How To Motivate and Engage a Hybrid Workforce
By Ko de Ruyter, Debbie Keeling and David Cox
During the Covid pandemic many companies embraced, or were forced, to Work-From-Home. All of a sudden, employees were communicating, collaborating and innovating from the comfort of every imaginable space in the house. Now, as business headquarters are opening up, most employees are certainly not rushing back to the office.
‘Work Form Hybrid’ has emerged as the new normal. It is clear that there will be no return to the traditional 9-to-5 office-day. Employers are witnessing the dawn of the hybrid workforce. But firms are now facing challenges around motivating and engaging hybrid workers and how to draw lessons from what just happened to the world of work.
In a recent study ‘The effects of remote work on collaboration among information workers’, researchers analysed communication patterns of over 60,000 Microsoft employees during the first six months of 2020 (just before the pandemic took hold). As one of the key engines behind remote working, Microsoft was already practising what it preached before the virus hit. The company was therefore able to share a mountain of data from chat messages, Teams meetings and even old-fashioned telephone calls.
The results painted a detailed picture of how the nature of work changed with the advent of the pandemic.
Three key take-aways emerge from the study.
1. Collaboration and communication happen more frequently within groups and less often between groups. This leads to more ‘groupthink’ and a drying up of the supply of creativity and fresh ideas, which in turn hindered Microsoft’s innovation capability.
2. Informal networks ground to a halt and the lack of new relationships stifles the development of knowledge and skills. Let’s face it, spur-of-the-moment water-cooler-chats are hard to strike up online.
3. There was a shift from synchronous (i.e direct contact) to asynchronous communication (i.e delayed contact). Remarkably, people were flocking to email, even though Microsoft is the company that gave us the online meeting tool Teams. While email is excellent for sharing information, it does not have the richness of a meeting or call, and therefore it is harder to create understanding and relationship building.
The overall conclusion is that employees who Work-From-Home disengage more easily and team effectiveness is under siege.
At the same time, Work-From-Home is here to stay. It simply has too many benefits for both employers and employees to be stopped.
How do you facilitate the transformation of Work-From-Home into Work-Form-Hybrid?

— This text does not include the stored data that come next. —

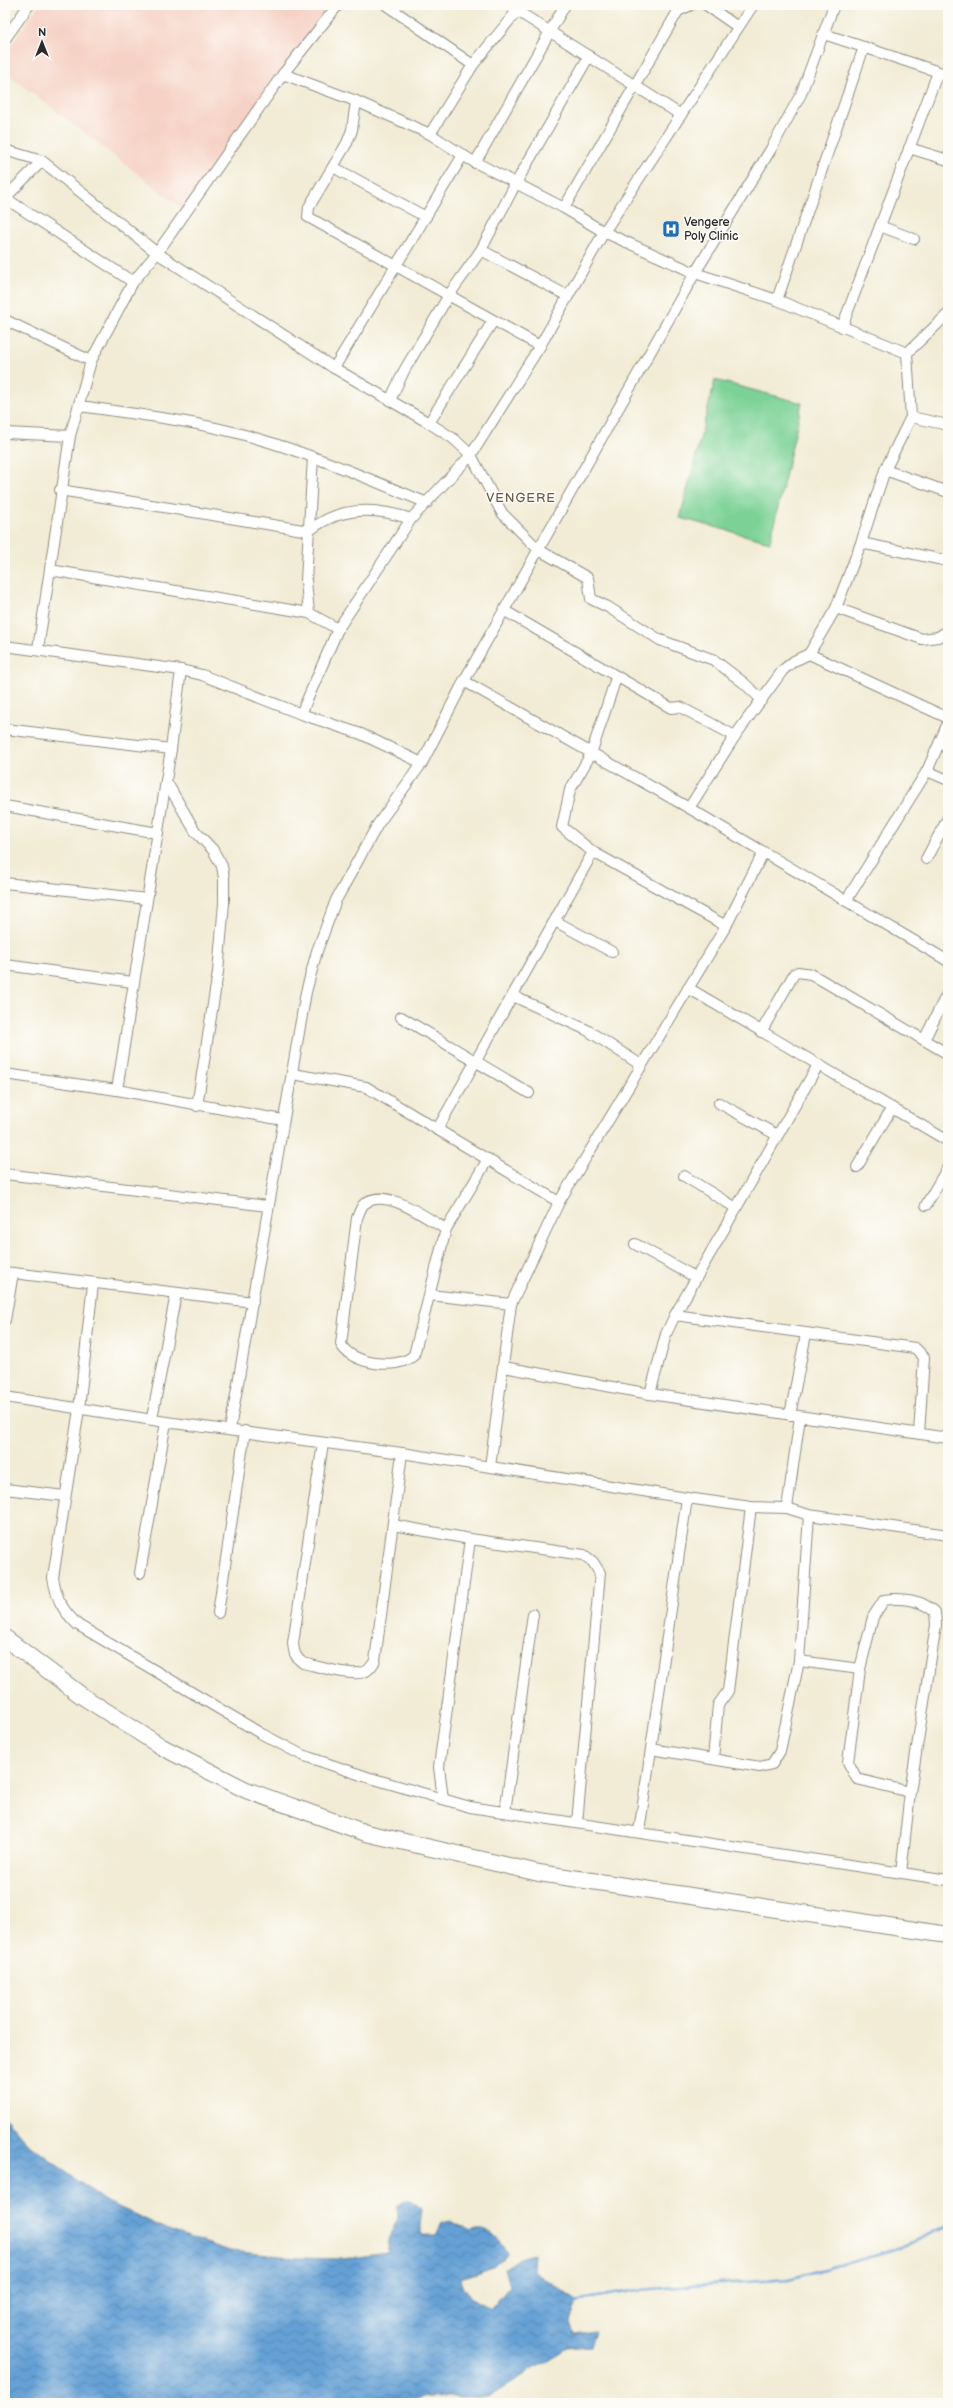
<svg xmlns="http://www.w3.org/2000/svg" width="953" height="2408" font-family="'Balsamiq Sans',sans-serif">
<defs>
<pattern id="water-waves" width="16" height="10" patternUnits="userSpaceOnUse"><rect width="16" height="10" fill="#65a0d5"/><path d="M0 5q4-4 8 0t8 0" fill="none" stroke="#5383ad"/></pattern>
</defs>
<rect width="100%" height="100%" fill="#fdfcf7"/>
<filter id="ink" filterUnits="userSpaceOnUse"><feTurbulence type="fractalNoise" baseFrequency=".025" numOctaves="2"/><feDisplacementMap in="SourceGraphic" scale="8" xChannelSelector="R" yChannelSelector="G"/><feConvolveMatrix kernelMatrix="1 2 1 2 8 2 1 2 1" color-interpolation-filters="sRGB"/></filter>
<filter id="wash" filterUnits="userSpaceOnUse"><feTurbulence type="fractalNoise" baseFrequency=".012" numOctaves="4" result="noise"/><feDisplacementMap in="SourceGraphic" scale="16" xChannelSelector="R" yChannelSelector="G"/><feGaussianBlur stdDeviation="0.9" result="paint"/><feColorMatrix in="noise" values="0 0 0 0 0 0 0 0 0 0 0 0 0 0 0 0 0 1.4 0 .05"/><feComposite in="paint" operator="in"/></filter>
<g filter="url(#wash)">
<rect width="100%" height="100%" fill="#f2ecd6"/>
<polygon fill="#f6d1c5" points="39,5 330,5 183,209 5,72 5,53"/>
<polygon fill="#7cd296" stroke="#547e60" points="715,380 802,403 770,542 680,518"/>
<path fill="url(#water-waves)" stroke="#486680" d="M5,2117L25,2141L103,2200L171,2231L230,2251L299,2258L343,2259L387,2253L390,2235L398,2218L397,2205L403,2200H411L422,2208L420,2228L422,2235H436L442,2223L450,2221L471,2232C486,2224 500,2240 508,2253L493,2267L461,2278C463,2294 476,2301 490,2309L509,2286L504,2268L522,2256L534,2253L533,2270L577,2300L570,2322L574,2334L596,2331L591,2346L568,2348L488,2397H425L407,2403L312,2401L303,2403H5Z"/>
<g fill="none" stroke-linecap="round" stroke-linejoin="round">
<polyline stroke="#65a0d5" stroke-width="2.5" points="575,2301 638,2290 789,2279 902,2247 948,2225"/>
</g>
</g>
<g filter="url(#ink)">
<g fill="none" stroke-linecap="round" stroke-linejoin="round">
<defs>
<g id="minor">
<polyline points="386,5 473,65"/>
<polyline points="508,5 681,115"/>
<polyline points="706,5 738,27"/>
<polyline points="824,34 948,75"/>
<polyline points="5,39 29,5"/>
<polyline points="283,74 338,5"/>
<polyline points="356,101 352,130 347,143 309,207 308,217 540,346"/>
<polyline points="430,134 473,65 517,11"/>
<polyline points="909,148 948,160"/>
<polyline points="5,150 42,161 157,253 334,368 429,423 454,439 471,455 502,513 539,550 588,578 591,599 608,607 660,640 714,660 744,683 762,700"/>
<polyline points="42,161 5,198 133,282"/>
<polyline points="475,163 565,5"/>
<polyline points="333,167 426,217"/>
<polyline points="564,208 678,11 691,5"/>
<polyline points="880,226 914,239"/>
<polyline points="481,250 568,296"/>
<polyline points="777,300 864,47"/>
<polyline points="5,320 91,361"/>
<polyline points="842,327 938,72"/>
<polyline points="907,353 948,314"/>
<polyline points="334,368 463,155"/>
<polyline points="390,400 405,369 449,295 481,250 516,183 589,56"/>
<path d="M79,406C137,414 195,421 252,437C312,454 369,479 427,503"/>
<polyline points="911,417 948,425"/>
<polyline points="429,423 493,321"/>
<polyline points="5,433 70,436"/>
<polyline points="885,470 948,492"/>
<path d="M60,490L309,531C339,506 376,507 411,519"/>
<polyline points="861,543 948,561"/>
<polyline points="50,570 309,613 338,629"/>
<polyline points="836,608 922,639 938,637 948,631"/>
<polyline points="505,611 671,708 680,707 735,736"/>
<polyline points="309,613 306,581 313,457"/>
<polyline points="5,646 181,670 202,675 301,714 361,734 422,763"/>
<polyline points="38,649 70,436 91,361 133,282 157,253 283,74 356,101 430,134 469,159 564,208 604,232 695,273 777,300 907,353 911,417 885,470 861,543 836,608 809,654"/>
<polyline points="616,678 591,754 570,790 562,827 593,852 726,926"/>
<polyline points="464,681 689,808 948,961"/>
<polyline points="301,714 338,629 411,519 471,455 540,346 604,232 753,5"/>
<polyline points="948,723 927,771 948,780"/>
<polyline points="5,729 171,749"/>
<polyline points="166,781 195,831 213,850 222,866 224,878 224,903 218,972 197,1106"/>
<polyline points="5,806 158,833"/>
<polyline points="689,808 735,736 783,670 794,661 809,654 948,718"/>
<polyline points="926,859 948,818"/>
<polyline points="5,883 147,899"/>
<polyline points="846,901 927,771"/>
<polyline points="555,921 612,952"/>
<polyline points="5,965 133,982"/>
<polyline points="688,988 948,1141"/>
<polyline points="513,996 587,1030 641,1065"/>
<polyline points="401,1017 529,1093"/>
<polyline points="761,1032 794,974 798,972 811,974 948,1054"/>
<polyline points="924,1040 948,992"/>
<polyline points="5,1074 117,1090 283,1120"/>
<polyline points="293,1074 366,1087 559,1202"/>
<polyline points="117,1090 171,749 181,670"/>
<polyline points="719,1103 777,1135"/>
<polyline points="437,1130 593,852"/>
<polyline points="857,1167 892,1108"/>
<polyline points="5,1174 267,1206"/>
<polyline points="684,1176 736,1208"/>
<polyline points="926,1205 948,1167"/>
<path d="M446,1229C426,1218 385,1186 364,1204C361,1207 359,1213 357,1218L341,1344C350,1364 398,1371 414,1355L446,1229L488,1159"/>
<polyline points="635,1244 695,1277"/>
<polyline points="5,1272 253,1302"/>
<path d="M93,1284L79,1409L53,1578C57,1600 62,1610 78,1625L260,1733L302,1755L367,1777L470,1807L948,1880"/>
<polyline points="430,1295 511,1304"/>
<polyline points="675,1315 818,1065"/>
<polyline points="5,1320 13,1273"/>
<polyline points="504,1367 650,1394 948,1438"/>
<polyline points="650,1394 666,1334 675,1315 915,1348 924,1357 919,1434"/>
<polyline points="5,1397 166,1422 402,1453 687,1498 751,1507 787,1508 809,1515 948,1535"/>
<polyline points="790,1415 806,1334"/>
<polyline points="152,1418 176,1294"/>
<polyline points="230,1429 306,992 317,951 336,900 378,824 422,763 464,681 695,273 771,149 801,94 834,5"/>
<path d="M323,1443L293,1643C294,1653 295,1657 303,1663C317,1666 351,1677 364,1672C370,1670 372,1665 375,1661L402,1453"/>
<polyline points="490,1467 511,1304 559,1202 726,926 763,853"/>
<polyline points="5,1489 65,1496"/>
<polyline points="787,1508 800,1417"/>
<polyline points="393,1525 470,1539 584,1555 593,1562 600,1573 577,1823"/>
<polyline points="140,1573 166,1422"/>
<polyline points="218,1613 245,1431"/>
<polyline points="799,1661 860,1669"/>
<polyline points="651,1749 760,1767 772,1764 780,1751 799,1661 809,1515"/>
<polyline points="713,1759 718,1705 728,1691 751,1507"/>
<polyline points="443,1799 439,1767 470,1539"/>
<polyline points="505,1812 533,1614"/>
<polyline points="639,1832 687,1498"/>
<path d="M901,1873L910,1792L936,1625L935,1612C922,1600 901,1597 884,1600L873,1617L860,1669L848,1762L857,1779L910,1792"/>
</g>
<polyline id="primary" points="5,1638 82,1696 162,1747 246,1790 366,1833 539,1873 948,1935"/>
</defs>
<use href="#minor" stroke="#8e8c80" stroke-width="12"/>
<use href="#primary" stroke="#8e8c80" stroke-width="18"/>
<use href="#minor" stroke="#fff" stroke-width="10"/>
<use href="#primary" stroke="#fff" stroke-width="16"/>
</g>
</g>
<defs>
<symbol id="hospital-square" viewBox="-11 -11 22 22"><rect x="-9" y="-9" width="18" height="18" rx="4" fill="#1f6fb2" stroke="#fdfcf7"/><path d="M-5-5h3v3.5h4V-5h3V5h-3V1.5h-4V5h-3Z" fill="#fff"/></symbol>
</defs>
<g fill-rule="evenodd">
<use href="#hospital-square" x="661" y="219" width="20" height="20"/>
</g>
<g text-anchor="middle" stroke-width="3" stroke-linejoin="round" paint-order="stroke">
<g font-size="12" fill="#2b2b2b" stroke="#fdfcf7" text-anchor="start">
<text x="684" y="226">Vengere<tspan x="684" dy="14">Poly Clinic</tspan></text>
</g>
<g font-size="13" letter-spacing="1" fill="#6c5a4c" stroke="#fdfcf7">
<text x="521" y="502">VENGERE</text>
</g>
</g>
<rect width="953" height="2408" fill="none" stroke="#fdfcf7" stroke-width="20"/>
<g transform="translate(42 42)" stroke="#fdfcf7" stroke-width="3" paint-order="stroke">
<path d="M0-3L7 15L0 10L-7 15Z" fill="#2b2b2b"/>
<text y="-6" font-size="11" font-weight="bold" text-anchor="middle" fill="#2b2b2b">N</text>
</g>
</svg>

How can companies navigate the pitfalls of disengagement that hamper collaboration? How do you deal with the stress of rebuilding cohesion, maintaining shared values and managing innovation in siloed organisations?
An important part of the answer is to identify innovative ways of rewarding and recognising hybrid work practices that promote social capital. Social capital is all about the value of social networks; how likeminded people bond and how bridges between diverse people can be built. It stimulates the informal, but vital, information flows within organisations.
6 ways to reward employees for collaborative hybrid work practices
Ask people to provide evidence of meeting a colleague who works in another group or unit, a simple selfie or screenshot will work.
Reward the initiative of organising virtual and face-to-face coffee or lunch breaks with another team, even or especially if the teams are not working together now.
Mandate that the camera should be turned on for virtual meetings. Evidence is emerging that many participants in virtual meetings are disengaged when the camera is turned off and are actually involved in other primary tasks. Simply logging into a meeting and not participating or being engaged is a waste of time and resources.
Incentivise health checks as an integral part of meetings to look for burnout signs.
Be sure to be inclusive of your recognition policies across both remote and office working practices.
Disincentivise emails with endless “reply all” threads, while investing in state-of-the-art remote working tools and platforms that allow for employees to talk to each other.
By recognising these communication and collaboration practices and capitalising on hidden information flows you will be able to reimagine employee engagement and deliver on work practices that equip you with the capabilities of dealing with the challenges and opportunities of the hybrid workforce.